When did I become a leader?

“When did I become a leader?”

I had that question asked to me via text message last night by a teenage friend of mine. I had mentioned to her about how a little prayer ministry she was championing didn’t have anybody except little old me show up this past week while she had been away. “But I don’t want people doing something just because I want them to do it,” she said. “I want them to want to do it themselves!”

How common is that desire in the heart of so many people. We find something we are passionate about, we bring in some others and they seem to love it too, but the moment we take a break or miss a meeting or ask them to step up for themselves, no one shows up. And immediately, at least for me and (I think) my friend here, we get kicked into this “well maybe it’s not such a great idea if no one else really wants to do it” mode.

I pulled a thought from Andy Stanley’s book, Visioneering, out for my friend last night. Leaders see what should be, and what could be, and they go after it. They see things well before others do, whether it’s a need that they can meet, a problem that they might be able to solve, or just a passion they can set their heart on, and they go after it. They inspire others to come along side of them, and even if those people don’t totally “get it” right away, they care enough about both the concern and the person whom is concerned about it to make it important to them, too.

So what do we do when suddenly, one day, nobody shows up? When they forget? When their passion begins to fade? When we suddenly look around and realize we’re the only one doing the work again, and it feels like we’re just dragging others along on our ride, or that perhaps they’re trying to get off? Do we quit? Find something new? Go all introspective and wonder, “was it really meant to be?”

I tried to share with my friend that just because others forget, doesn’t mean it’s not important to them. Yes, they may have some growing to do to make this a priority in their life, but that doesn’t mean they don’t want it to be a priority. And that’s when I told her those words… “you’re that leader.” Essentially, you started this, like it or not. You initiated it. You’re driving the ship. Others want to be on that ship, and they may specifically look to you in the upcoming weeks to see how you’ll handle a week off, and a week with a bit of a let down, now that it’s past. Will you let go, and demonstate to those around you that this really wasn’t as imnportant (not just to you) as you made it out to be? Or will you press in, invite them back, and act like what you are doing is important enough to do, regardless of whether or not it’s a priority to anyone else.

BECAUSE IT IS.

You’ve seen what could be. You’ve seen what should be. What needs to be. And you’ve gotten a hint of how to make it be. Whether that means praying before a service for freedom to express yourselves in worship, holding hands to gain courage to lift your hands while singing, or walking up to an “old person” and asking them why they frown and stick their hands in their pockets when they’re singing “joyful joyful we adore thee,” you’ve found something that you feel needs to be changed. And there are others there behind you, both itching to see what you care about succeed, and at the same time a little apprehensive to jump in with both feet because they too, are afraid of being let down again.

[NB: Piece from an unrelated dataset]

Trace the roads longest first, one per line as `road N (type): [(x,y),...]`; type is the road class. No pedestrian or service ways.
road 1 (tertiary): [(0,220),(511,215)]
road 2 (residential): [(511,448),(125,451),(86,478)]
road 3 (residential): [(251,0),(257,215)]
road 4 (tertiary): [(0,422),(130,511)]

When did you become a leader?

When you discovered what should be, thought about how it could be, and invited others to join you to make it be. In other words… When you started leading.

I loved hearing that question last night, and even more now that I think about it. So many “leaders” get there because that’s what they want to do… “Lead.” They become leaders because they want followers, not because they’ve discerned a passion on their heart and choose to follow it wholeheartedly, regardless of their following. Wholehearted people attract others, because most of us are wandering around with empty hearts, half-filled hearts, or hearts filled with false truths and lies that we’d just love to see replaced with a truth that inspires and motivates.

I’ve found one of the main things that causes me to want to follow someone is just that: their ability to motivate and inspire me. Not with some fancy idea or great sales pitch, but with a life that is 100% authentic and sold out to a cause bigger than themselves. They do what they do because it’s important. To them. To their understanding of life. To their understanding of eternity. What they do now matters for eternity, and they “get that.” Whether people follow them or not, they know what is important, and they go after it, abandoning all else that might hold them back.

So to my good friend who may be a little discouraged or let down that nobody except little old me showed up last week, I hope I can reassure you: What you are doing is important. Others want to do it as well, and you are an inspiration to them to the point that they’ll do it.

Each of them will come around or they won’t, but they’ll have to do it in their own way. You, on the other hand, can only determine the actions of one person… and those decisions you make to stick with it or go find something new to do will greatly affect the influence you have over others… because they (we) are watching you.

You have what it takes. God is jealous for you to the point that He wants your whole heart, and won’t let you live a life where you share it between Him and others. He wants to be your portion, your strength, and the motivation that drives you each day.